Listed are some techniques that will help you develop solid plans for turning "No" into a sale
Many salespeople spend a lot of time working on getting the sale but spend very little practicing what to do when the customer says "No." The national closing rate in our industry is about one out of every three demonstrations. That means 66 out of 100 prospects are going to say "No" and mean it. Even the 33 percent who eventually say "Yes," actually say "No" the first four times they are asked for the order. This means that about 99 percent of the people you talk to are going to say "No," at least at first. Here are a few techniques that will help you develop solid plans for turning "No" into a sale.
Many experienced salespeople use reverses when the customer says "No." A reverse is a strategy designed to shift back to the customer the pressure they put on you with a challenging question. Reverses also can be used to get hidden information from the customer that you use to close the sale.
Most experienced salespeople suggest that you preface a reverse with a cushion, a statement that takes the sting out of a reverse. For example, if a customer says, "We like your equipment, but you are way out of the ball park on price," rather than start right away, soften your response with a cushion such as "That’s important," "I understand," "Good point," or "I’m glad you brought that up." These cushions take the sting out of any reverse you may use and get the customer to relax before you begin.
After the cushion is in place, try using some of these reverses in your next challenging situation. For example, if a customer raises a situation you cannot solve such as they want the deluxe system at a very low price try asking a question such as, "You cannot get all those options at the price you are looking for. If you had a magic wand that could produce the ideal solution to your problem, what would it be?" You may be surprised at the solution the buyer comes up with.
This technique relieves the pressure of you solving the problem and forces more information and possibly a solution from the customer.
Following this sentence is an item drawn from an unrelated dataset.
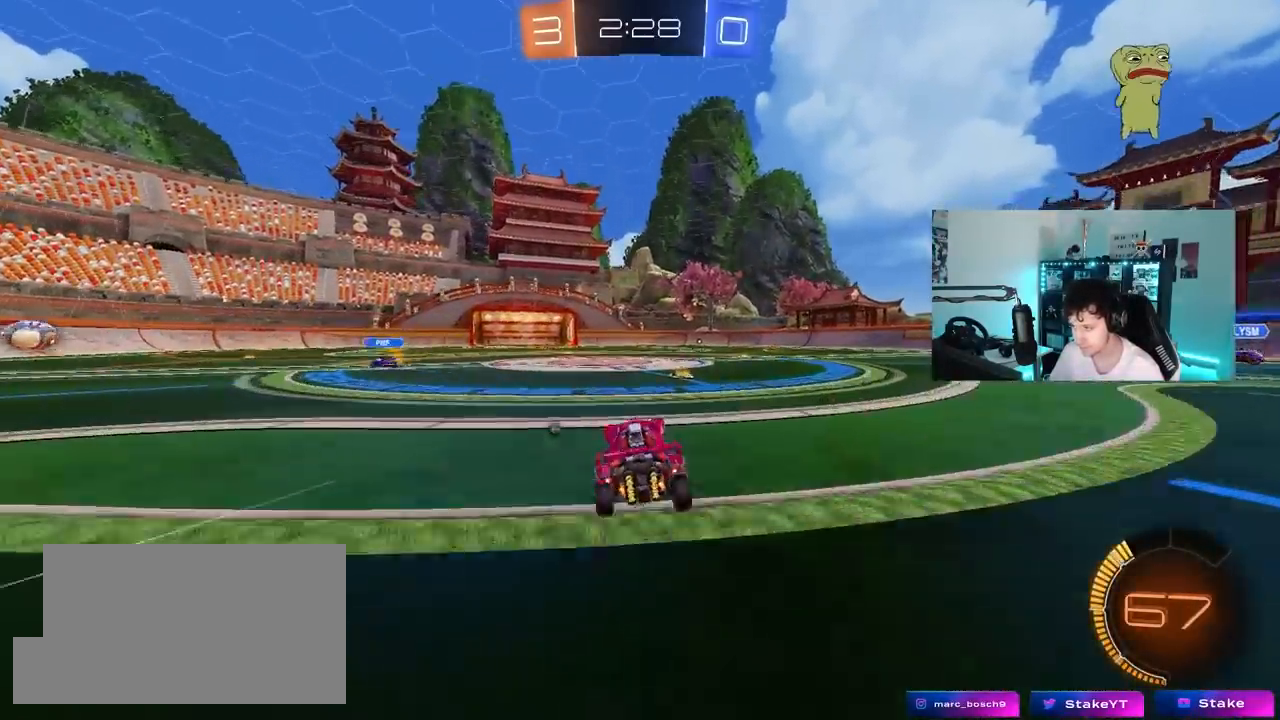
{"keys": ["w"], "mouse": [], "mouse_move": "still", "events": [[33, "space", "down"], [67, "a", "down"], [167, "a", "up"], [217, "space", "up"], [267, "mouse_left", "down"], [350, "mouse_left", "up"]]}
Reverses are excellent for price problems. If you don’t use a reverse, you may be tempted to end the sale or to lower your price too early. Let’s assume the customer says, "Look, we like your equipment, but we can get it from your competitor for $200 less." Instead of your normal response, try a reverse such as "That’s an excellent price. Can you guess why our company sells the most equipment in this market but is rarely the lowest price?" This question forces the buyer to think of other factors that affect value other than price. They could answer your question with "after sale service." Whatever they respond, say, "That’s it" and go on to sell them on the value of that item because the item they bring up is the one that will sell them on the value of your products. This reverse takes the negative light off your price.
Another simple reverse can be used with an impatient customer who isn’t saying much of anything. Try pausing halfway through a sentence such as, "If I understand, your biggest problem with going ahead with the purchase is...." Pause to collect your thoughts. Many customers will fill in the space and finish the sentence by telling you the problem that you can then solve and close the sale; however, be prepared with an answer of your own in case you have to fill in the blank.
Reverses often are used to get more information. For example, if a customer says, "Your price is too high," instead of jumping in and causing conflict or lowering the price, try asking something such as "What, specifically, does that mean?" Another customer might say something such as "That installation date is too late." You might answer with "Why is that?" These reverses take the pressure off you to come up with a solution and get the customer to volunteer a solution that you can use to close the sale.